Op de bank in het Joodse studentenhuis in de Pijp drinkt Maxime van Gelder (22) aan het eind van de middag een biertje. In de keuken –met een koosjer en een niet-koosjer gedeelte– bereiden Rachel Benistant (22) en Deborah (20), die niet met haar achternaam in de krant wil, het diner. Op maandag eten de bewoners –vier mannen, vier vrouwen– zo veel mogelijk met z’n allen. Ondertussen bespreken ze zaken die iedereen aangaan, zoals het corveerooster of de aanschaf van een nieuwe stofzuiger.
Rachel is de enige die volledig koosjer eet, wat de andere bewoners als vanzelfsprekend accepteren. De hbo-student toerisme werd geboren in Muiderberg, waar haar vader beheerder van de Joodse begraafplaats was. Ze bezocht de orthodox-Joodse basisschool Cheider en volgde voortgezet onderwijs op scholengemeenschap Maimonides. „Voor mij is koosjer eten een traditie waaraan je je moet houden. Maar iedereen moet dat zelf weten.”
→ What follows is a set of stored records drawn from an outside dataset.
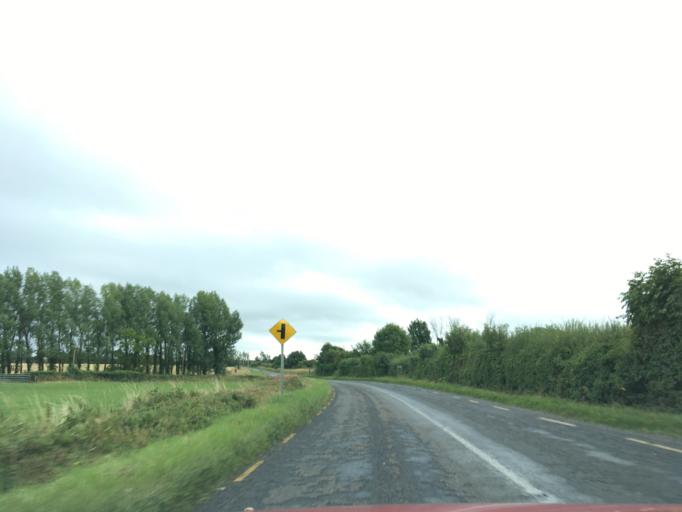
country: IE
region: Munster
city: Cashel
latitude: 52.4493
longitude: -7.8109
„We houden rekening met elkaar”, zegt Maxime. „Ik ben niet zo bekend met de spijswetten, maar als ik hamburgers klaarmaak, zorg ik ervoor dat er ook een vegetarische burger is.” De vierdejaarsstudent economie en ”future plan studies” (duurzaamheid) aan de Universiteit van Amsterdam groeide op in een traditioneel Joods gezin in Amstelveen. Hij ging naar de „brede” Joodse basisschool Rosj Pina en een niet-Joodse middelbare school. „Thuis vierde ik de Joodse feestdagen. Aan de sabbat hield ik me niet. Op zaterdag speelde ik hockey.”
Pizza in de hut
Toen Maxime in 2010 in het nieuwe Joodse studentenhuis kwam, voelde dat voor hem als thuiskomen. „Als het bijvoorbeeld Grote Verzoendag is, weet iedereen hier wat dat betekent. Ik hoef daarover geen tekst en uitleg te geven, zoals op de universiteit, de hockeyclub en andere niet-Joodse plaatsen vaak gebeurt.”
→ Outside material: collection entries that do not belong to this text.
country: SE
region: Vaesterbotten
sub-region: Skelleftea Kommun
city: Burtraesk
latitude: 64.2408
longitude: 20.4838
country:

Geregeld is het studentenhuis op feestdagen uitgestorven, zegt Maxime. De bewoners gaan dan naar hun ouders, zoals onlangs tijdens het Joodse Nieuwjaar. Maar het komt ook voor dat ze op Chanoeka samen de kaarsen aansteken. En een jaar geleden vierden ze met de bewoners van het naburige Joodse studentenhuis in een soeka (een soort hut) in de achtertuin het Loofhuttenfeest.
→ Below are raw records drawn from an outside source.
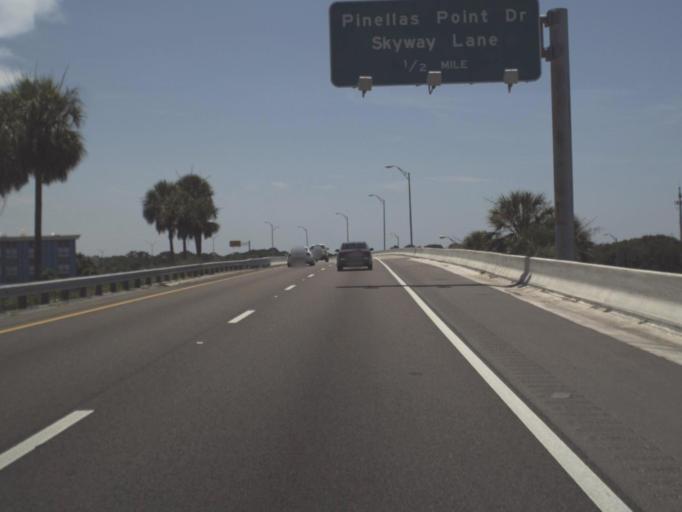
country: US
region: Florida
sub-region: Pinellas County
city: Gulfport
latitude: 27.7178
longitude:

Hoewel hij zich niet wil opsluiten in de Joodse wereld, heeft Maxime geregeld contact met leeftijdsgenoten met wie hij zijn religieuze wortels deelt. In het verleden was hij actief in de zionistische jeugdbeweging Haboniem. Vorig jaar nog organiseerde hij een wintersportreis voor Joodse jongeren. En regelmatig bezoekt hij ”lernen”, informele bijeenkomsten waarop bij een broodje allerlei thema’s worden besproken. „De vrouw van een rabbijn hield bijvoorbeeld een verhaal over seksualiteit. Reuze interessant.”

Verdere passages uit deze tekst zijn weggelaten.